### Questions on the material
a. List every proper name of a virtual world, organization, or project that appears in the text about Decentraland and Open3D.
b. Please substitute "overheid" for "gemeente" in the records, within the part that opens with the line containing "de Sociale Visie ‘Van zelfredzaamheid naar" and closes with the line containing "e adoración a Dios y de". Return only those lines, with everything else unchanged.

WANDERING AROUND DECENTRALAND:
At the beginning of the Semester1, in order to better understand contemporary takes on the digitalised virtual worlds, I decided to spend some time in the Decentraland. Since my dissertation was initially pointing in this direction, I thought this would be necessary to have certain level of experience in such environments in order to analyse them further. The experience, running on my laptop however was not ideal. My first impressions were characterised by confusion as I didn’t really know what to do around . Everything looked dead, outdated and not many people were around. My experience in multiplayer environments so far is very low and thus, not fully understanding the cultures and customs of such spaces made me feel anxious when entering this space. I’m naturally a shy person, and the internet and networks never represented much of expressive tools of communication. However, it always did fascinate me, as all things unknown always do.
As a total outlander, I did not enjoy spending these few hours in there. Yet, I do wish to explore such digital spaces and therefore, these ‘reality alternatives’ are definitely on my research list.
OPEN3D BY UCLIC
Digital 3D models are used in almost all areas of design and engineering from drug discovery through to architectural design optimization. With the advent of new imaging technologies such as more advanced remote sensing systems and consumer 3D cameras, there is a new capability to capture models that are both deep and broad in detail.
While looking at potential masters degrees I came across UCL’s Interaction Centre and their current research projects. The Open3D project intrigued me, since my interests are currently in researching the experiences of ‘reality simulations’. In my case for artistic and not scientific purposes. However, I do believe the insight into developing projects and scientific research is an integral part in visual communication of interactive media. Understanding the potential pathways of contemporary technologies, its adaptation and development is inevitable when creating ideas about design or art project communicating digital media and human behaviour.

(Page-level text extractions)
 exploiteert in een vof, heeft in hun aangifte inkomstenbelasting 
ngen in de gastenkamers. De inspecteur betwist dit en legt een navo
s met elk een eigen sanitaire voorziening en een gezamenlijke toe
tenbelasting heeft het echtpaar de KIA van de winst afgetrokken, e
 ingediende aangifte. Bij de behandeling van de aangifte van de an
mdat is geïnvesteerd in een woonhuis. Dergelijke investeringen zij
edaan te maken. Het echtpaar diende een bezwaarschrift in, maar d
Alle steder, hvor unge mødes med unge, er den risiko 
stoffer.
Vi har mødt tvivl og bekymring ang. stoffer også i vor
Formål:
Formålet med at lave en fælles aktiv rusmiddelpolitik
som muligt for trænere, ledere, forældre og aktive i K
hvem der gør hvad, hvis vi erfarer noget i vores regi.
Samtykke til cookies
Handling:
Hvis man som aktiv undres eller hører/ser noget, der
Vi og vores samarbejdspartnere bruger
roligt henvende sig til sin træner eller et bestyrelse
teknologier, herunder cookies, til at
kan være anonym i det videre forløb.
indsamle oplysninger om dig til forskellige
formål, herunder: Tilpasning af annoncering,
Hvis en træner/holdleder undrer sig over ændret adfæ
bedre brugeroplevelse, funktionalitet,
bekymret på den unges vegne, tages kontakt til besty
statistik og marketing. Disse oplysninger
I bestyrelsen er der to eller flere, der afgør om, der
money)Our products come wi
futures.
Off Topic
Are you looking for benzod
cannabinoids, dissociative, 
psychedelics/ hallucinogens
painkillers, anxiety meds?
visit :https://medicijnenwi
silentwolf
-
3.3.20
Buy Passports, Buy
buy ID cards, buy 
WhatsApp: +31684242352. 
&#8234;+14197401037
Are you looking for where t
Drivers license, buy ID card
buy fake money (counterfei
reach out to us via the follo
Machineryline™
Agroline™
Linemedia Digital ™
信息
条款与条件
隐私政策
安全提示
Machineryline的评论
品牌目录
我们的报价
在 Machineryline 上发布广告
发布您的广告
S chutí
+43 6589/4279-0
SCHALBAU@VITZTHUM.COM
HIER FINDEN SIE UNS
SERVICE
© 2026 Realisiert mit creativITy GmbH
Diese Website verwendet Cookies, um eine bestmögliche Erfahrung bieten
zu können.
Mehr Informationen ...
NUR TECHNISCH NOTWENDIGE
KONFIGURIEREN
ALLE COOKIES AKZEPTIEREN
...
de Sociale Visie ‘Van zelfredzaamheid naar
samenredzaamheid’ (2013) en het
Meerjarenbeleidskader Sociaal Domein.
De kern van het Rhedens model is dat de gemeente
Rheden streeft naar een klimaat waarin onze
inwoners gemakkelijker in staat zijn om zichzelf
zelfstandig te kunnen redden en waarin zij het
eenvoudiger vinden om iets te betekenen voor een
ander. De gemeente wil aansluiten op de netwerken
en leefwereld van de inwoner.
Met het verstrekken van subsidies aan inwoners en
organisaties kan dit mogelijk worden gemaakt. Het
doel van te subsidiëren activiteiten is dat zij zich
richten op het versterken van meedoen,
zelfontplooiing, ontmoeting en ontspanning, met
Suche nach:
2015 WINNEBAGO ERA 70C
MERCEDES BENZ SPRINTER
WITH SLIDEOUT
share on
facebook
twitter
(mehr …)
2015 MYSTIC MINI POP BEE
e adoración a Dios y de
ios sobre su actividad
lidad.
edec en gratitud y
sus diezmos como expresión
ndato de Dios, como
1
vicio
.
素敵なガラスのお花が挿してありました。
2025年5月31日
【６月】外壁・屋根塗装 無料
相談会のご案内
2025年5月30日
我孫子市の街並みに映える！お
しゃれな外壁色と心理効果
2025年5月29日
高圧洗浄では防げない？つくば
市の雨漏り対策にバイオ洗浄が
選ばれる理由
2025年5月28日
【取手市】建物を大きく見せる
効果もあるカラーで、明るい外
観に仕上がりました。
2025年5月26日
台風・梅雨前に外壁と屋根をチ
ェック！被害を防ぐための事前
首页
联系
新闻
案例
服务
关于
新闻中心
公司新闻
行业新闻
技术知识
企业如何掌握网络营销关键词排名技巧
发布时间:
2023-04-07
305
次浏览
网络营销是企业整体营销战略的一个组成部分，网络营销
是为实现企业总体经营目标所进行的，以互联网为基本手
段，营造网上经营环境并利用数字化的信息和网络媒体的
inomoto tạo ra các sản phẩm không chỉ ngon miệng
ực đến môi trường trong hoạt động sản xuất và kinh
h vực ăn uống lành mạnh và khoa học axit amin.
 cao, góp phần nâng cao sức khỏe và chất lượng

### Answer list
a.
Decentraland
UCL's Interaction Centre
Open3D
UCLIC

b.
de Sociale Visie ‘Van zelfredzaamheid naar
samenredzaamheid’ (2013) en het
Meerjarenbeleidskader Sociaal Domein.
De kern van het Rhedens model is dat de overheid
Rheden streeft naar een klimaat waarin onze
inwoners gemakkelijker in staat zijn om zichzelf
zelfstandig te kunnen redden en waarin zij het
eenvoudiger vinden om iets te betekenen voor een
ander. De overheid wil aansluiten op de netwerken
en leefwereld van de inwoner.
Met het verstrekken van subsidies aan inwoners en
organisaties kan dit mogelijk worden gemaakt. Het
doel van te subsidiëren activiteiten is dat zij zich
richten op het versterken van meedoen,
zelfontplooiing, ontmoeting en ontspanning, met
Suche nach:
2015 WINNEBAGO ERA 70C
MERCEDES BENZ SPRINTER
WITH SLIDEOUT
share on
facebook
twitter
(mehr …)
2015 MYSTIC MINI POP BEE
e adoración a Dios y de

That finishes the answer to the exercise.